[Work order] Without the pictures, reproduce the records that follow exactly.
══ Excerpted data ══
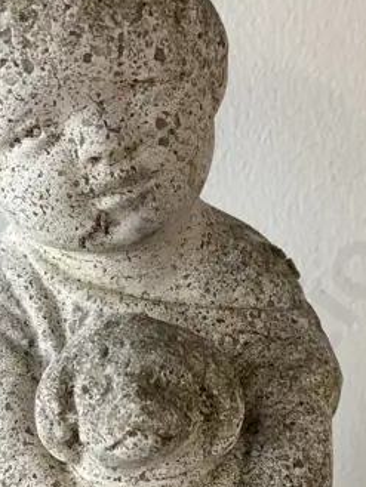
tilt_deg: -19.6
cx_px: 164
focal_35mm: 81
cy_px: 528
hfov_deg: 18.2
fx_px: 1141
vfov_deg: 22.8
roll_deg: -0.5
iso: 50
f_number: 1.8
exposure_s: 1/50
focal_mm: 4.25
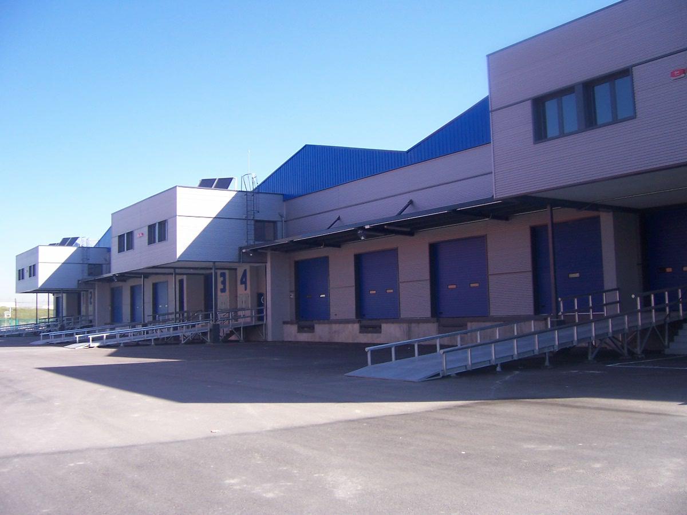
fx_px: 714
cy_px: 258
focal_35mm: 36
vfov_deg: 39.7
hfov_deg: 51.4
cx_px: 344
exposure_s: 1/500
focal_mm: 6
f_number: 3
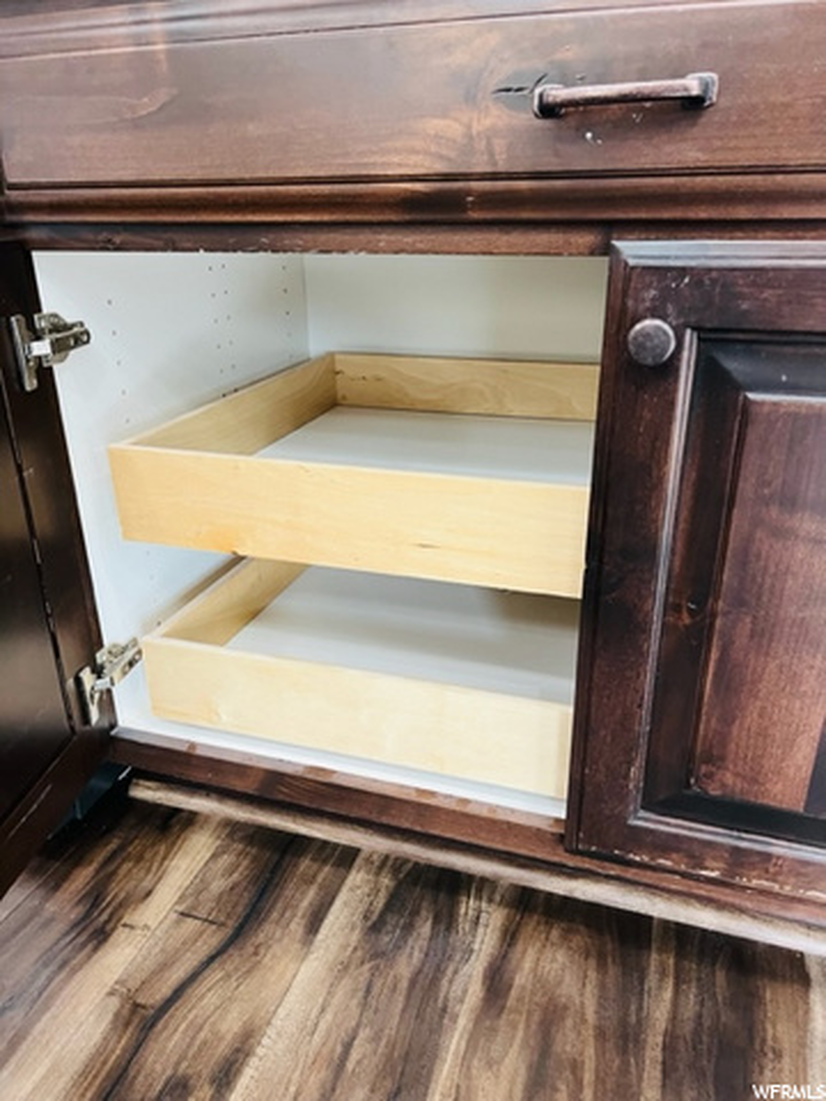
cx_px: 413
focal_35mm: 26
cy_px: 550
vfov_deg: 67.3
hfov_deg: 53.1
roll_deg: +0.8
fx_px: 827
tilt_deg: -23.2
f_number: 1.5
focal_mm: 5.7
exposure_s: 1/60
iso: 200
═══
[Answer space]
tilt_deg: -19.6
cx_px: 164
focal_35mm: 81
cy_px: 528
hfov_deg: 18.2
fx_px: 1141
vfov_deg: 22.8
roll_deg: -0.5
iso: 50
f_number: 1.8
exposure_s: 1/50
focal_mm: 4.25
fx_px: 714
cy_px: 258
focal_35mm: 36
vfov_deg: 39.7
hfov_deg: 51.4
cx_px: 344
exposure_s: 1/500
focal_mm: 6
f_number: 3
cx_px: 413
focal_35mm: 26
cy_px: 550
vfov_deg: 67.3
hfov_deg: 53.1
roll_deg: +0.8
fx_px: 827
tilt_deg: -23.2
f_number: 1.5
focal_mm: 5.7
exposure_s: 1/60
iso: 200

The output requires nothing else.